주어진 과제 → 아래 목록 전체에서 "colour"를 "color"(으)로 바꾸고 나머지는 그대로 두어 다시 적으세요. 답에는 그림을 넣지 마세요.

제공 자료 →

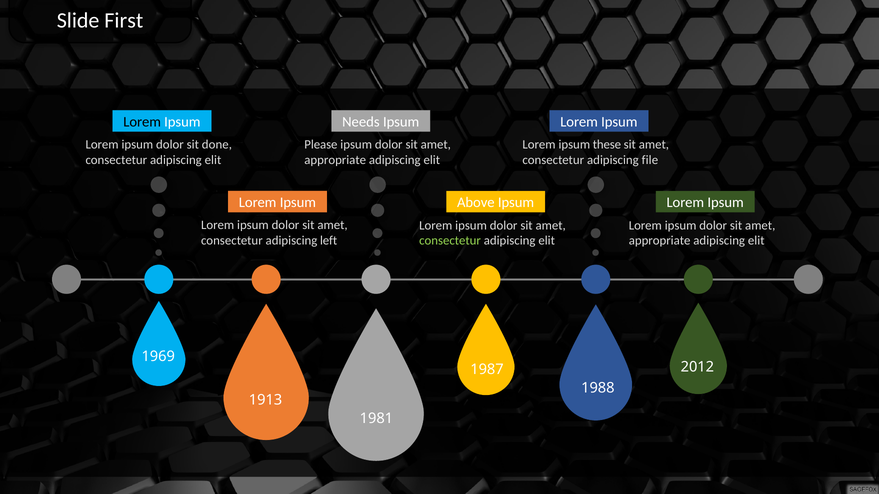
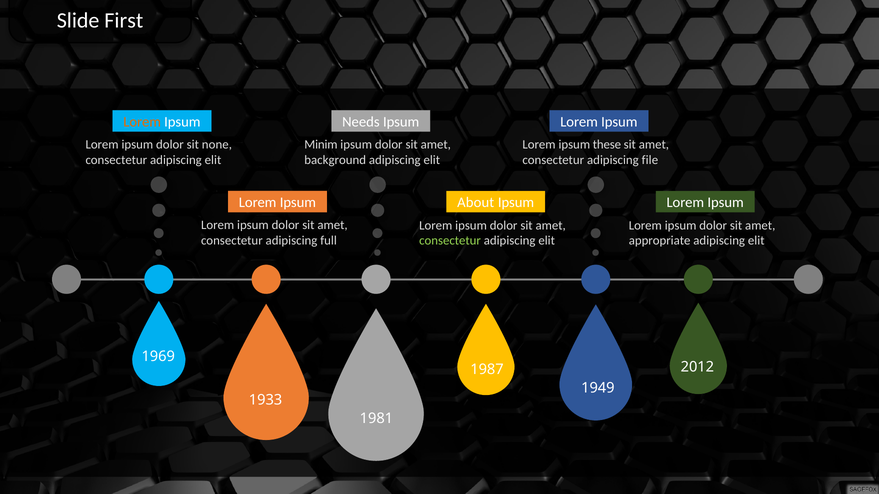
Lorem at (142, 122) colour: black -> orange
done: done -> none
Please: Please -> Minim
appropriate at (335, 160): appropriate -> background
Above: Above -> About
left: left -> full
1988: 1988 -> 1949
1913: 1913 -> 1933
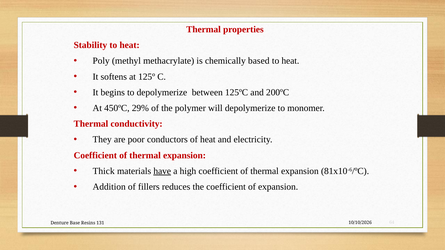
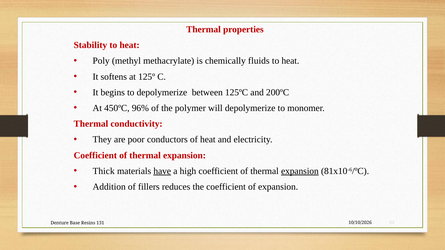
based: based -> fluids
29%: 29% -> 96%
expansion at (300, 171) underline: none -> present
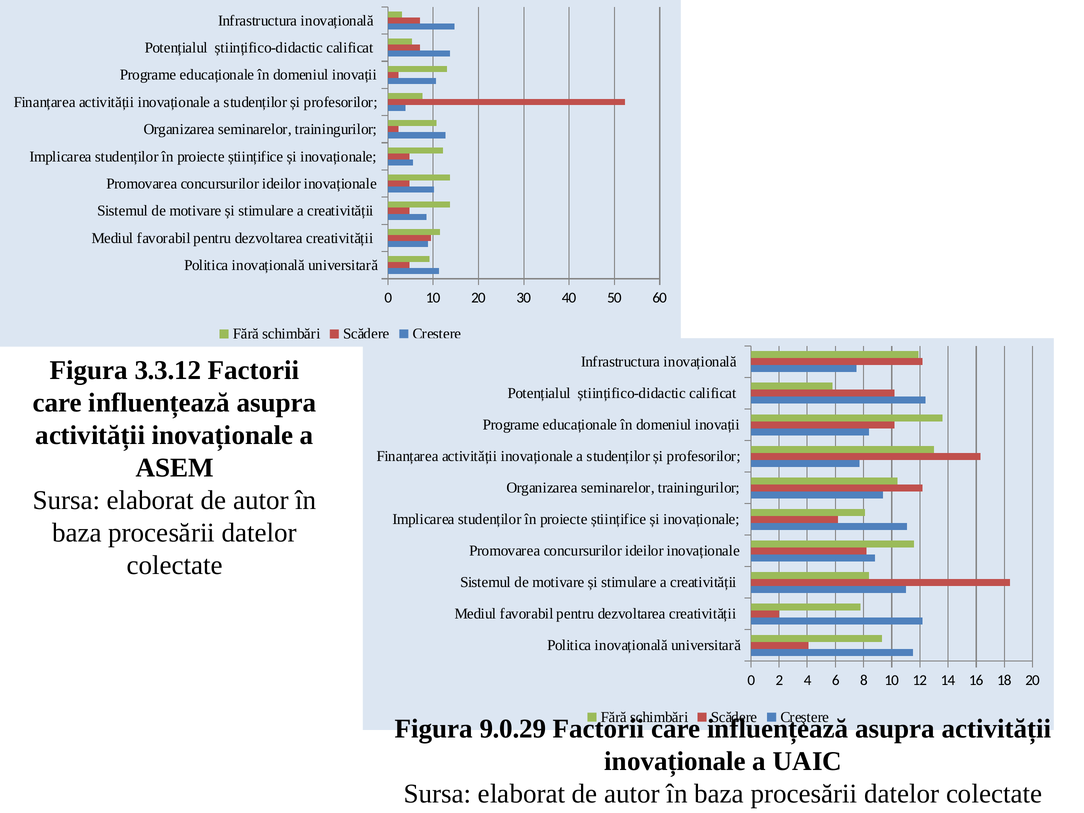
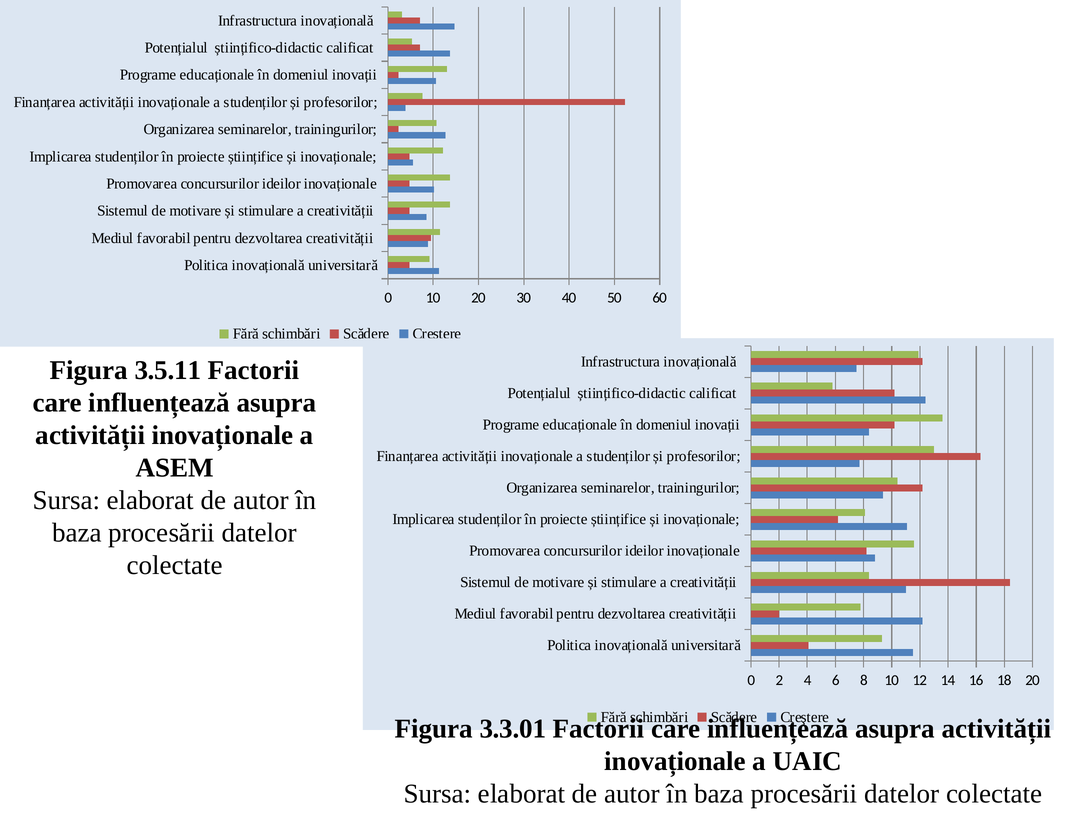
3.3.12: 3.3.12 -> 3.5.11
9.0.29: 9.0.29 -> 3.3.01
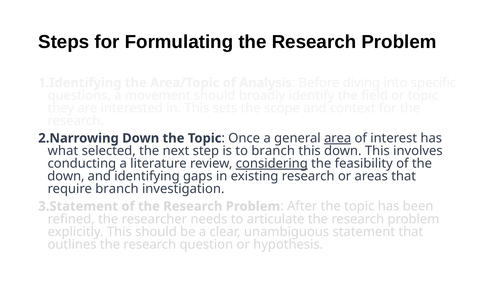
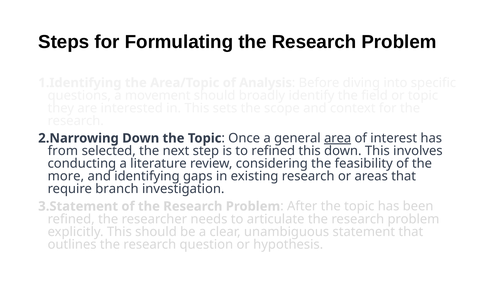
what: what -> from
to branch: branch -> refined
considering underline: present -> none
down at (66, 176): down -> more
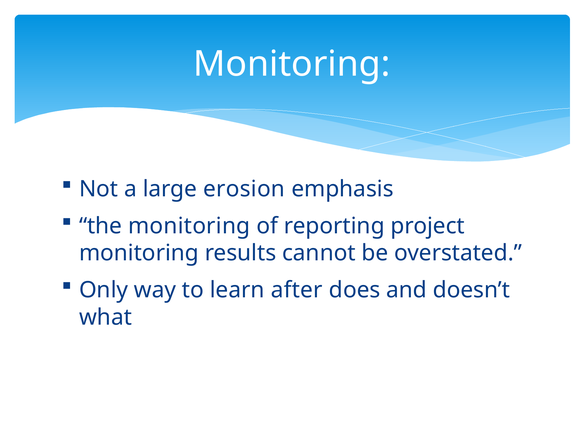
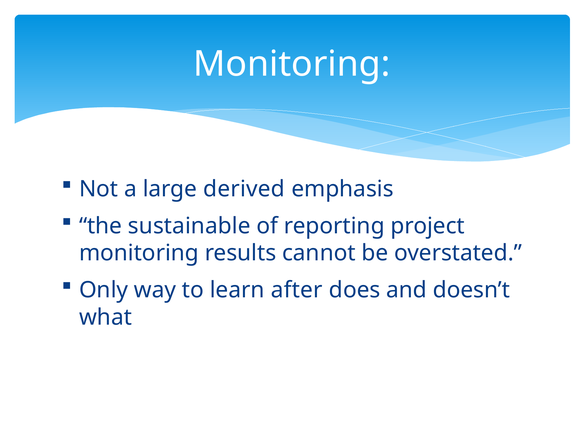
erosion: erosion -> derived
the monitoring: monitoring -> sustainable
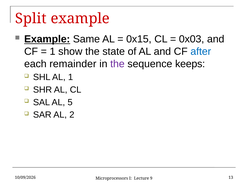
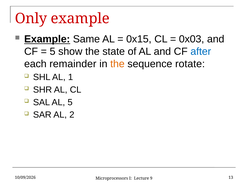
Split: Split -> Only
1 at (53, 52): 1 -> 5
the at (117, 64) colour: purple -> orange
keeps: keeps -> rotate
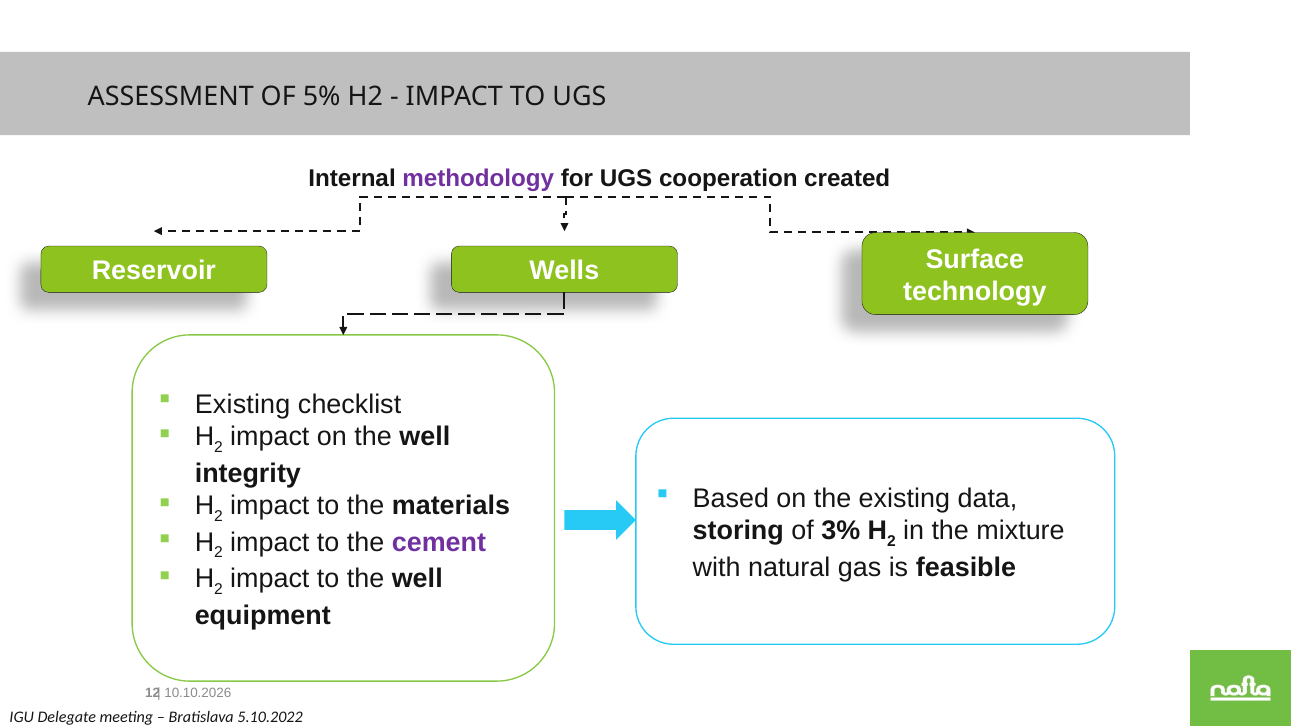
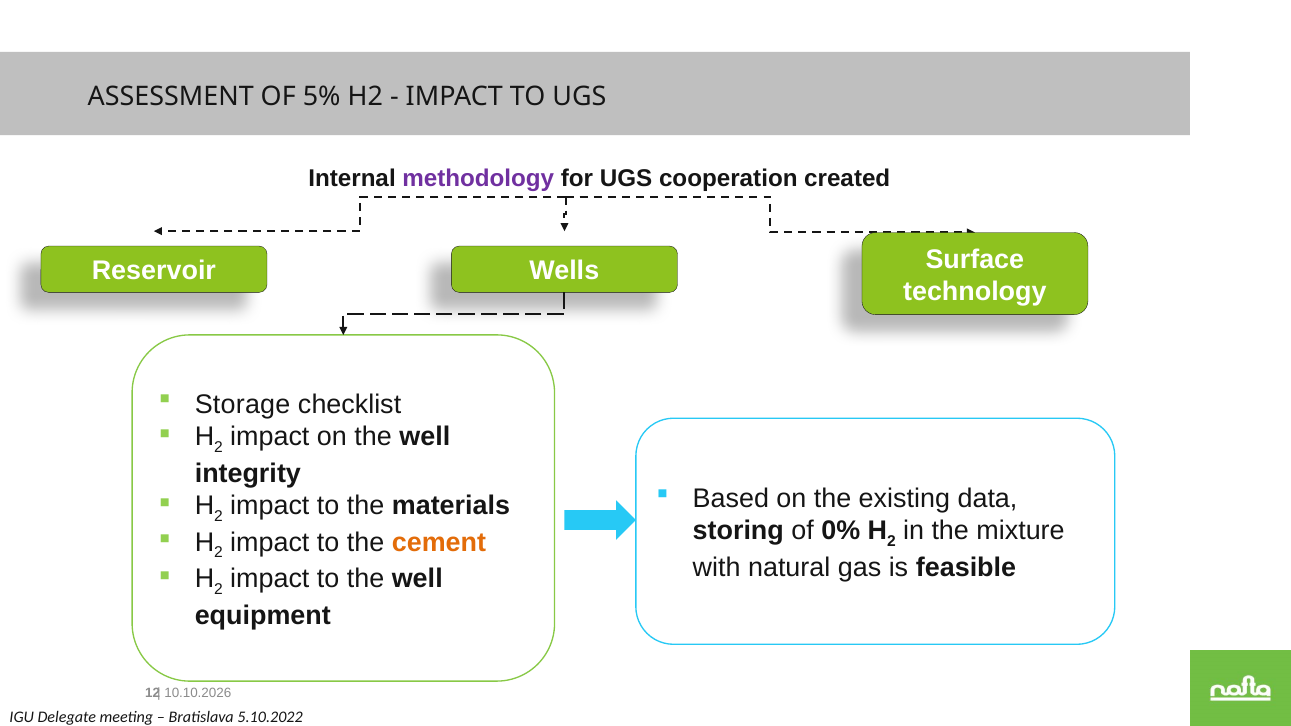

과제 답변 →
Lorem at (142, 122) color: black -> orange
done: done -> none
Please: Please -> Minim
appropriate at (335, 160): appropriate -> background
Above: Above -> About
left: left -> full
1988: 1988 -> 1949
1913: 1913 -> 1933
based: based -> fluids
29%: 29% -> 96%
expansion at (300, 171) underline: none -> present
3.3.12: 3.3.12 -> 3.5.11
9.0.29: 9.0.29 -> 3.3.01
what: what -> from
to branch: branch -> refined
considering underline: present -> none
down at (66, 176): down -> more
erosion: erosion -> derived
the monitoring: monitoring -> sustainable
Split: Split -> Only
1 at (53, 52): 1 -> 5
the at (117, 64) color: purple -> orange
keeps: keeps -> rotate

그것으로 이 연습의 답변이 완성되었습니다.